Going further beneath the sea-floor, iCRAG is helping in the search for natural gas off Ireland’s shores, and even exploring how depleted gas sites could act as a store for carbon. “The Climate Advisory Council of Ireland points out that natural gas has been identified internationally as an important transition fuel as the global energy system switches from carbon intensive fossil fuels to low-carbon and renewable systems,” says Professor Hitzman. “In our research, we see natural gas as a two-for-one. It can reduce carbon emissions in the short term, if we use it as a fuel instead of coal and peat, and we need that over the coming decades until battery technology improves.
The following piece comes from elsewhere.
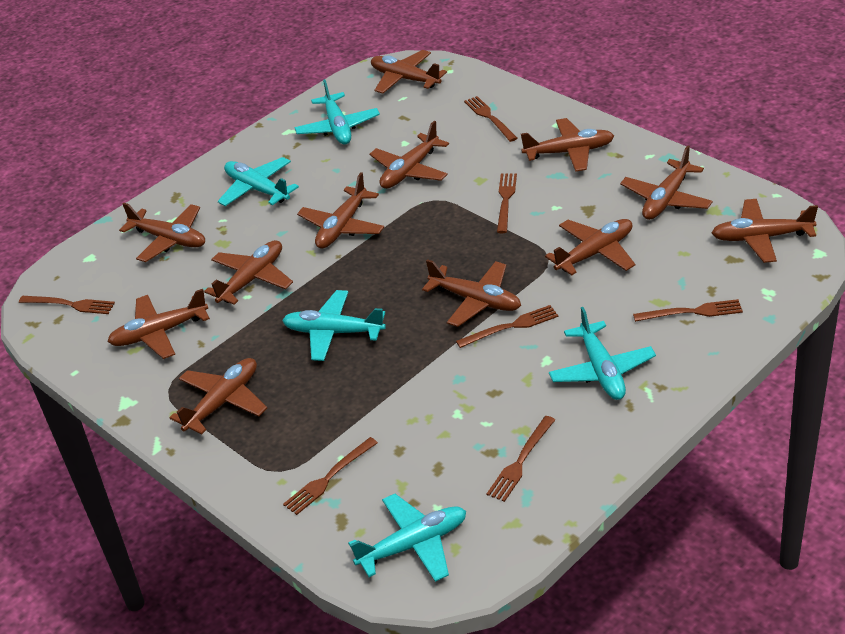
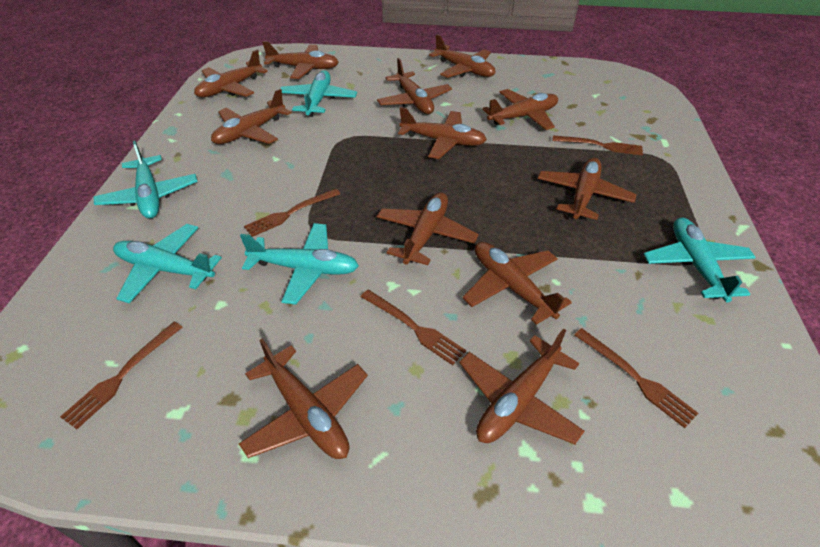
brown fork: [19,296,115,314] [283,437,378,515] [456,305,558,348] [464,96,517,142] [486,416,555,502] [497,173,517,233] [633,299,743,322] = 7 -> [60,322,183,429] [244,189,340,237] [361,290,466,365] [552,135,643,156] [574,328,698,428] = 5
Then when the natural gas is depleted, the empty fields could be used to store carbon dioxide to keep it out of the atmosphere, or to store hydrogen, another source of fuel.”
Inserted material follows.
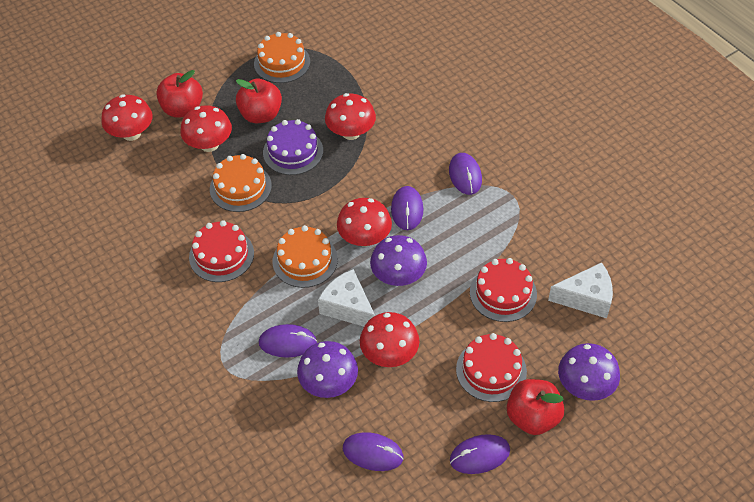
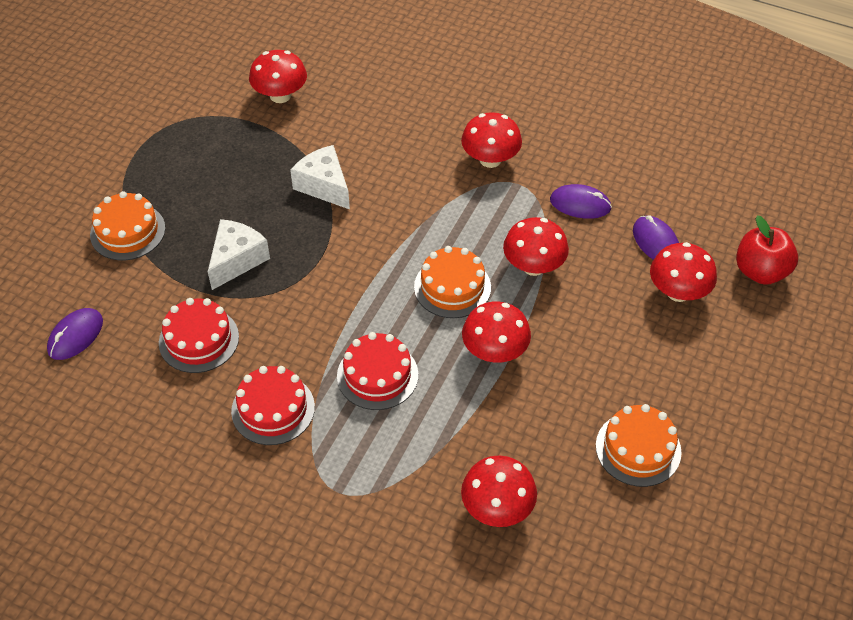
purple cake: [263,119,323,175] = 1 -> none = 0
purple mouse: [259,324,317,358] [343,432,404,471] [391,186,423,230] [449,153,482,195] [450,434,510,474] = 5 -> [47,308,103,360] [550,184,612,219] [633,216,679,260] = 3
purple mushroom: [297,341,358,398] [370,235,427,286] [558,343,620,401] = 3 -> none = 0
red apple: [156,70,203,117] [236,79,282,123] [507,379,564,435] = 3 -> [736,215,798,285] = 1
red mushroom: [102,94,153,141] [180,105,232,152] [325,93,376,140] [337,198,392,247] [360,312,419,367] = 5 -> [249,50,307,103] [461,112,522,168] [461,455,537,527] [462,302,531,363] [503,217,569,276] [650,242,717,302] = 6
The fundamental research to understand such approaches is key, but so too is engaging with the public. That is why iCRAG builds engagement and evaluation into several of its projects, including one that looks at whether adding volcanic ash to agricultural soil could keep more carbon in the ground rather than adding it to the atmosphere. School-children in Ireland will soon have the opportunity to add materials to soil in experiments and look at how that affects it over time.
“We need people to change their behaviours in order to tackle climate change, and being engaged with the science is one way to help people get on board,” says Dr Fergus McAuliffe, iCRAG’s Education, Public Engagement and Communications Manager. “Society needs to buy into the technologies and approaches that come out of the research, so we need to communicate as we go, and bring people with us.”
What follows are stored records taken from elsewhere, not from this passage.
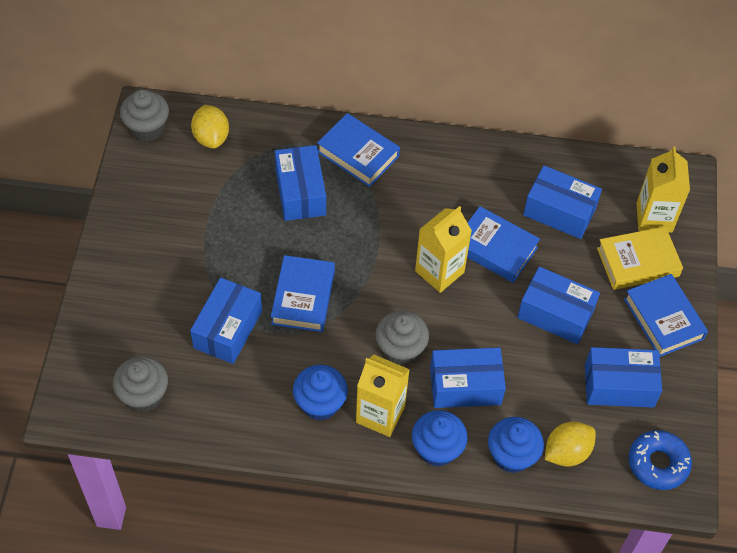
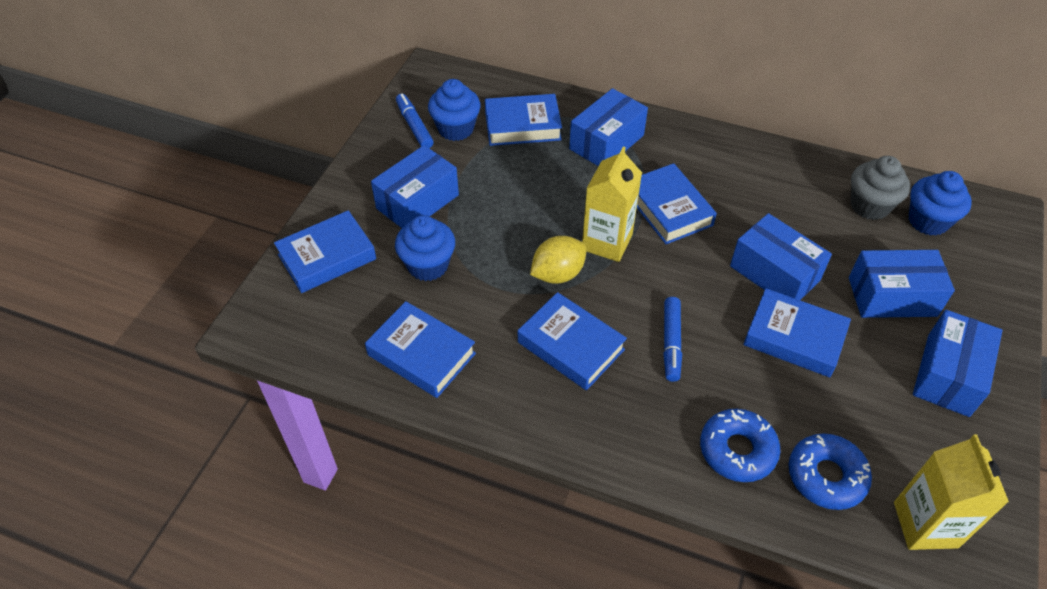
blue book: [271,255,335,332] [317,113,400,187] [467,206,540,283] [624,274,708,357] = 4 -> [274,210,376,293] [365,301,476,398] [485,94,562,146] [518,292,627,390] [637,163,717,244] [743,288,851,377] = 6
blue box: [190,277,262,364] [275,145,326,221] [430,347,506,408] [517,267,600,344] [523,165,602,239] [585,347,662,408] = 6 -> [371,145,459,228] [569,88,648,166] [730,213,832,300] [849,250,955,318] [913,310,1003,417] = 5
blue donut: [628,430,692,490] = 1 -> [700,409,780,482] [788,433,872,510] = 2
blue marker: none = 0 -> [396,94,434,148] [663,297,682,382] = 2
grey cupcake: [113,357,168,412] [120,89,169,142] [376,311,429,365] = 3 -> [851,156,910,220] = 1
yellow book: [597,226,683,290] = 1 -> none = 0
yellow carton: [356,354,410,437] [415,206,472,293] [637,146,690,233] = 3 -> [582,146,642,262] [894,434,1009,550] = 2
yellow lemon: [191,105,229,148] [545,422,596,467] = 2 -> [530,236,587,284] = 1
Components of the research carried out at other SFI Research Centres are also relevant to climate action and energy efficiencies. Those centres include VistaMilk SFI Research Centre, APC Microbiome Ireland SFI Research Centre, AMBER SFI Research Centre for Advanced Materials and Bioengineering Research, SSPC SFI Research Centre for Pharmaceuticals and Insight SFI Research Centre for Data Analytics.
How does SFI research engage people for climate action? SFI funded research engages industry, policy makers, local authorities, the public, and other stakeholders, making evidence and information available and accessible, and ensuring that research translates into action.
Science Week 2019 will focus on climate action, seeking to help people understand climate change, how science and technology can help us create a positive climate future, and the impact we as individuals can have on climate change. While one person may feel unable to make a difference on their own, a collective effort to offset our carbon emissions will have a positive impact.